MATERIAL PROVIDED:
[Start of section]

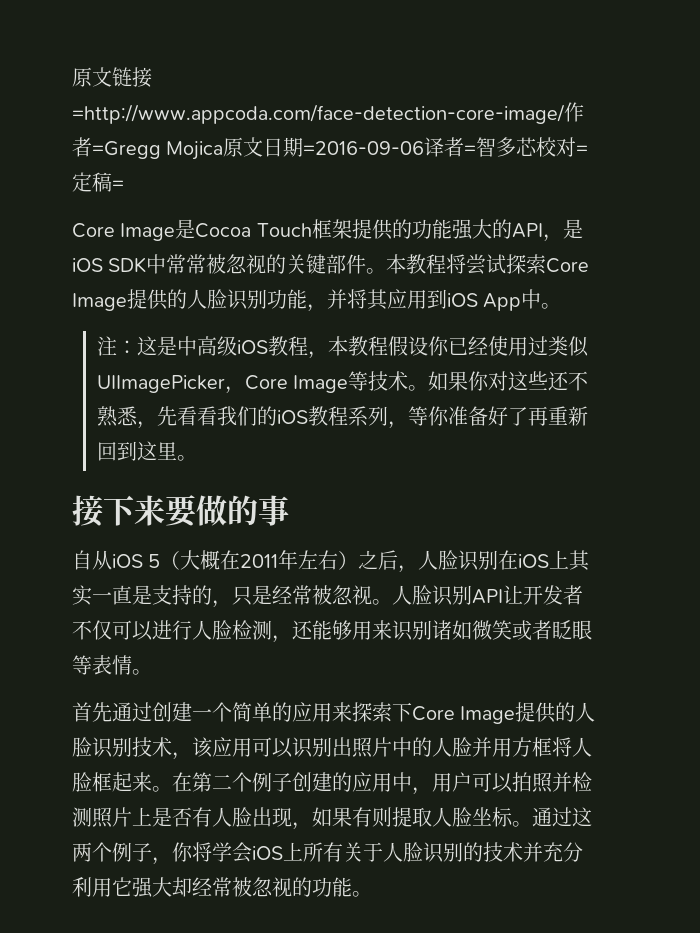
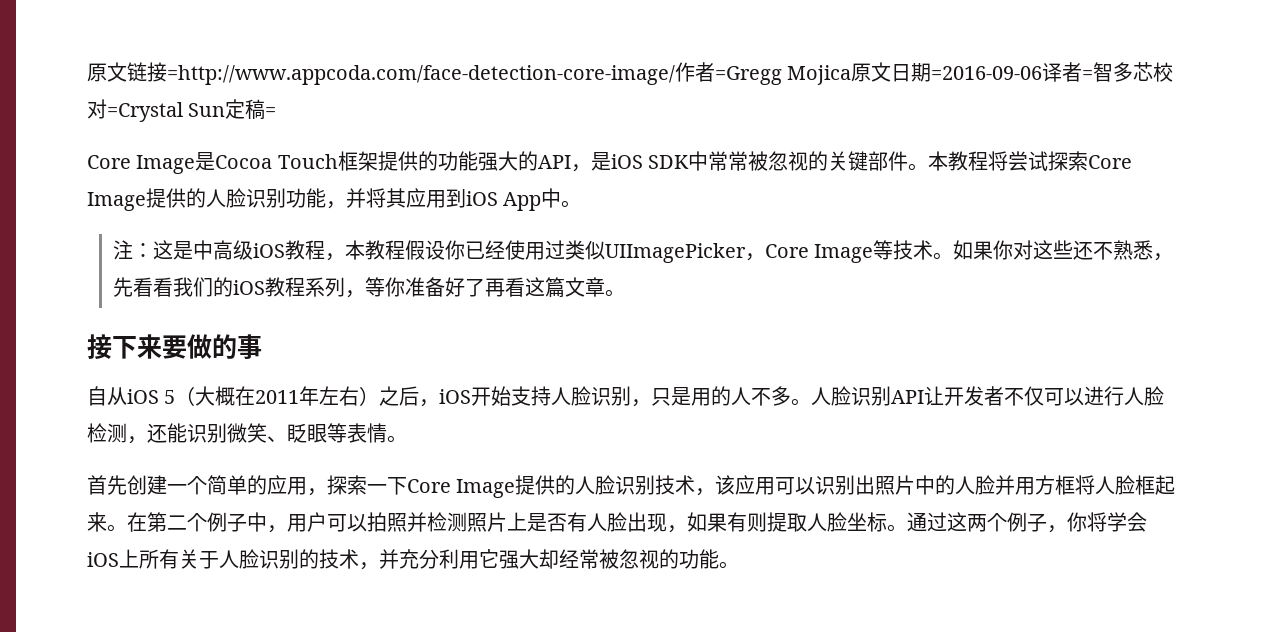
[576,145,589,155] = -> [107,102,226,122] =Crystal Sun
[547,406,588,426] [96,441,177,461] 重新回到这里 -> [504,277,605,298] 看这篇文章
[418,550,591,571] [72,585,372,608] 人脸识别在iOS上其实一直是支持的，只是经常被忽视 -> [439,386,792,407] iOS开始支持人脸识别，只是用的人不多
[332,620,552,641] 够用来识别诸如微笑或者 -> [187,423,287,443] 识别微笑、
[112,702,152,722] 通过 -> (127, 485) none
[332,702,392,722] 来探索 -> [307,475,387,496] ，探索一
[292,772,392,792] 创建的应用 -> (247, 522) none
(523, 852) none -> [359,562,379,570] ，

[End of section]
[Start of section]

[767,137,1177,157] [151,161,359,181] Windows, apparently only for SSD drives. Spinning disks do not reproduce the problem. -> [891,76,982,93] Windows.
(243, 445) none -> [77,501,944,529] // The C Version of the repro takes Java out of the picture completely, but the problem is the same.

[End of section]
[Start of section]

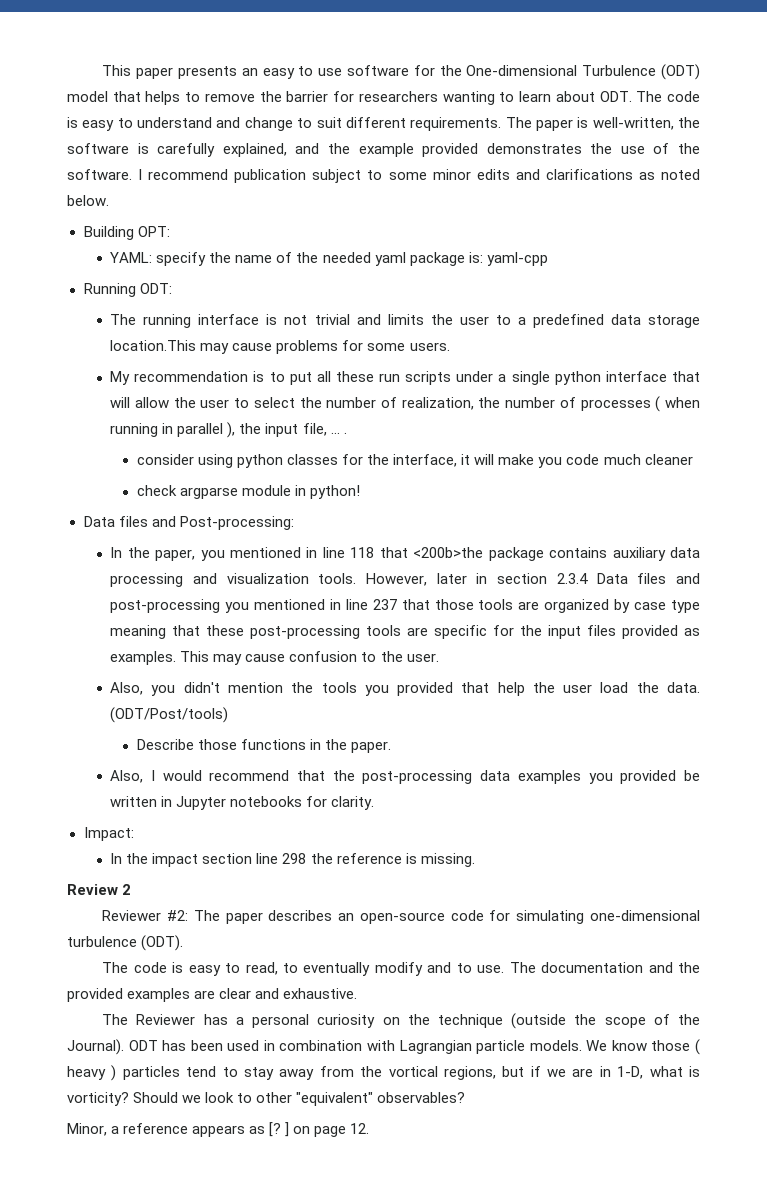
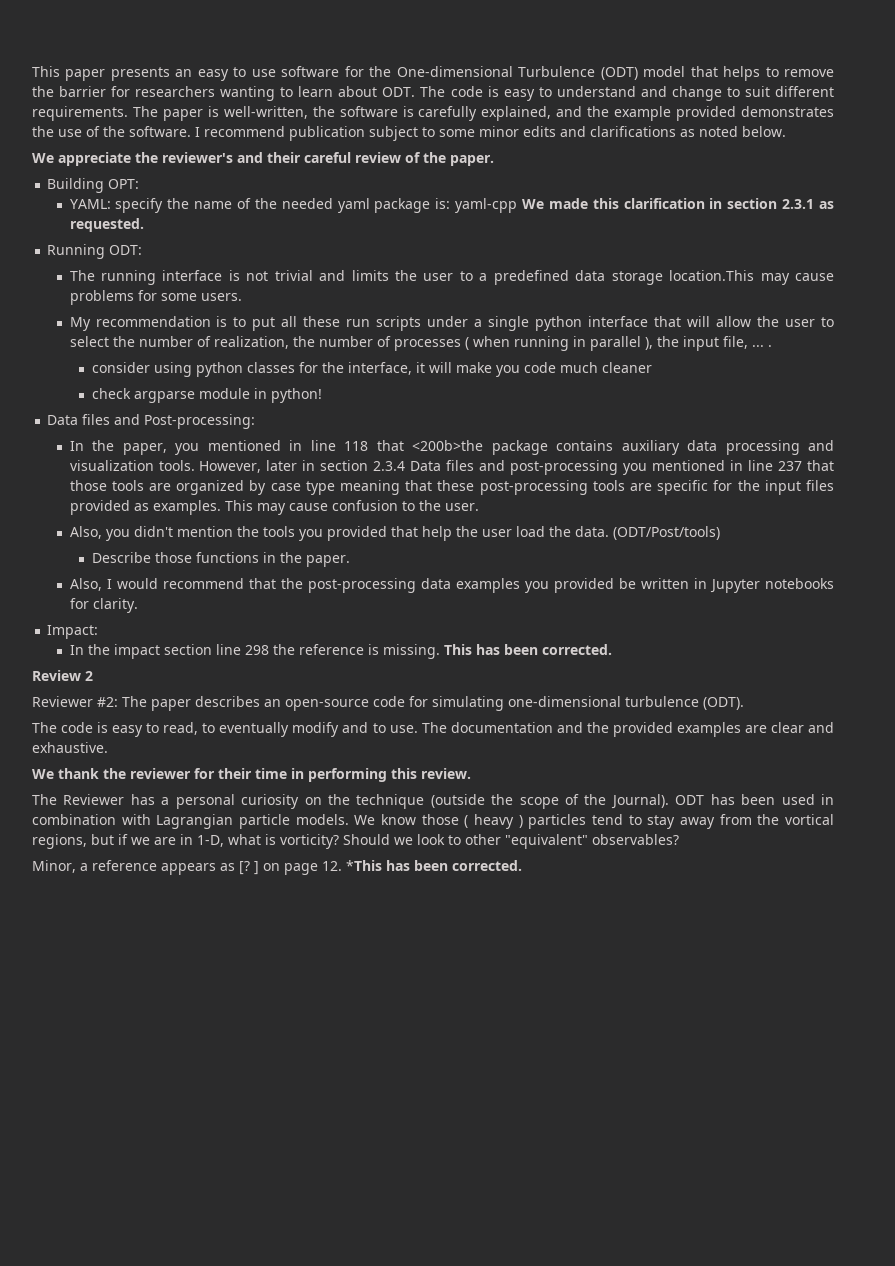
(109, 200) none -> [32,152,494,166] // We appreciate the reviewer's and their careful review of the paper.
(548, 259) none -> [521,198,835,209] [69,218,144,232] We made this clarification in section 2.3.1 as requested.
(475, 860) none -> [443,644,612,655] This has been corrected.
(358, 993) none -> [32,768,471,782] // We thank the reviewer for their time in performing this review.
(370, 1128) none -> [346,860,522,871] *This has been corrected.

[End of section]

From the listing above, return the lines starting at the one with "(358, 993) none" and ending at the one with "(370, 1128) none", both kept, exactly as they appear and nothing more.

(358, 993) none -> [32,768,471,782] // We thank the reviewer for their time in performing this review.
(370, 1128) none -> [346,860,522,871] *This has been corrected.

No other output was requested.